US Fed Vice Chair: Federal Reserve could overdo interest rate hikes
US Federal Reserve Vice Chair Lael Brainard was more inclined than her boss to accept that there are significant dangers to both increasing rates too high as well as risks not raising them high enough.
The Vice Chair of the Federal Reserve, Lael Brainard, admitted the possibility that the US Federal Reserve could cross a threshold in its continuous interest rate hike, a remark that was conspicuously absent from Chair Jerome Powell's address at Jackson Hole, Wyoming, in late August.
Brainard said in a speech delivered in front of a banking group in New York that "At some point in the tightening cycle, the risks will become more two-sided," adding that the velocity with which interest rates rise and the uncertainty surrounding the timing of their economic consequences "create risks associated with overtightening."
Furthermore, the Vice Chair warned that history showed that "it is important to avoid the risk of pulling back too soon" noting that when it comes to inflation, "our resolve is firm, our goals are clear, and our tools are up to the task."
While both Brainard and Powell appear to be completely on board with the Fed's drive to rapidly raise interest rates to combat inflation, Brainard was more inclined than Powell to accept that there are significant dangers to both increasing rates too high as well as risks not raising them high enough.

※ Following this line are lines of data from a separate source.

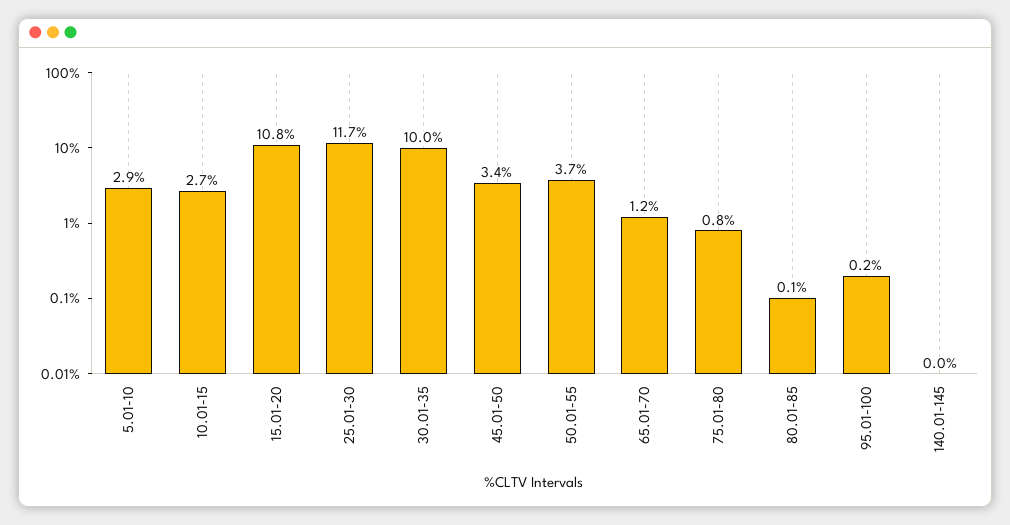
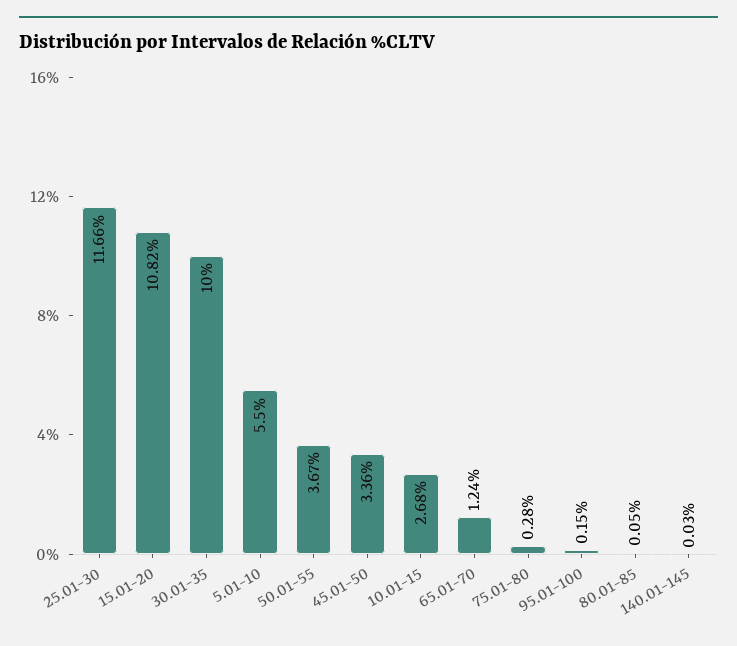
  {
-   "5.01-10": 2.9,
+   "5.01-10": 5.5,
    "10.01-15": 2.68,
    "15.01-20": 10.82,
    "25.01-30": 11.66,
    "30.01-35": 10,
    "45.01-50": 3.36,
    "50.01-55": 3.67,
    "65.01-70": 1.24,
-   "75.01-80": 0.8,
+   "75.01-80": 0.28,
    "80.01-85": 0.05,
    "95.01-100": 0.15,
    "140.01-145": 0.03
  }

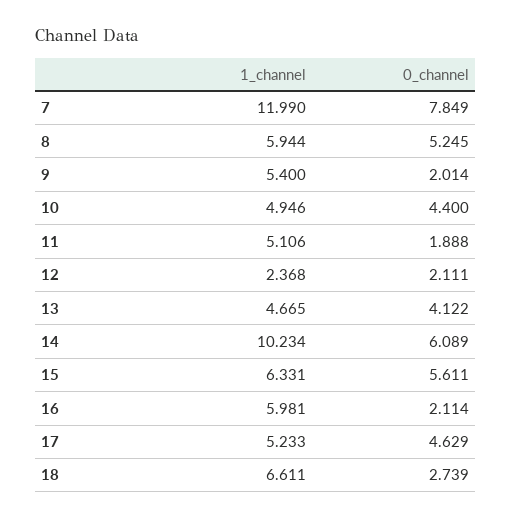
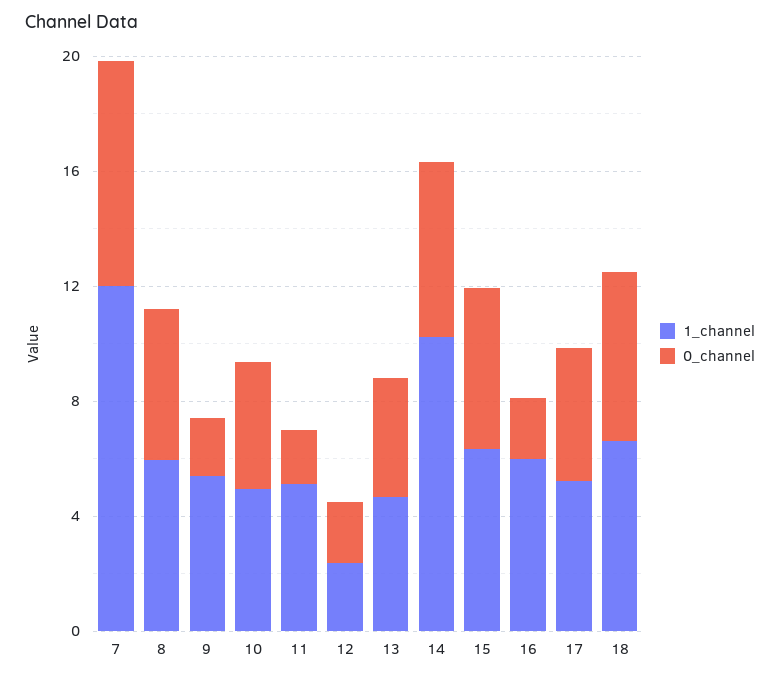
  {
    "1_channel": {
      "7": 11.99,
      "8": 5.944,
      "9": 5.4,
      "10": 4.946,
      "11": 5.106,
      "12": 2.368,
      "13": 4.665,
      "14": 10.234,
      "15": 6.331,
      "16": 5.981,
      "17": 5.233,
      "18": 6.611
    },
    "0_channel": {
      "7": 7.849,
      "8": 5.245,
      "9": 2.014,
      "10": 4.4,
      "11": 1.888,
      "12": 2.111,
      "13": 4.122,
      "14": 6.089,
      "15": 5.611,
      "16": 2.114,
      "17": 4.629,
-     "18": 2.739
+     "18": 6
    }
  }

US Senator Elizabeth Warren and other political figures have argued that firms are profiting at the expense of high inflation.
Brainard is acknowledging evidence that the peculiar conditions of the pandemic have permitted businesses to boost prices in ways that are out of line with their own costs, even if she does not entirely endorse that narrative.
On the topic of inflation, Brainard further stated that "a reduction in currently elevated margins... could make an important contribution to reduced inflation pressures in consumer goods," adding that "overall retail margins have risen significantly more than the average hourly wage that retailers pay workers to stock shelves and serve customers over the past year, suggesting that there may also be scope for reductions in retail margins."
US Federal Reserve Chair stated in his August speech
While failing to fight the current 40-year high prices in the US would be harmful, controlling high inflation would also inflict "pain" on families and businesses in the country, US Federal Reserve Chair Jerome Powell said in August during a speech to global policymakers.
In the annual gathering of central bankers in Wyoming's Jackson Hole, Powell spoke and did not hesitate or leave room for doubt about the central bank's course, vowing to act "forcefully."
He warned the US is likely to slow for a continuous and extended period, and the strong job market will suffer in order to decrease the prices, describing the situation as the "unfortunate costs of reducing inflation."
The Fed has been on a combative campaign to higher interest rates, and Powell made it clear in his speech that the fight against inflation is not over.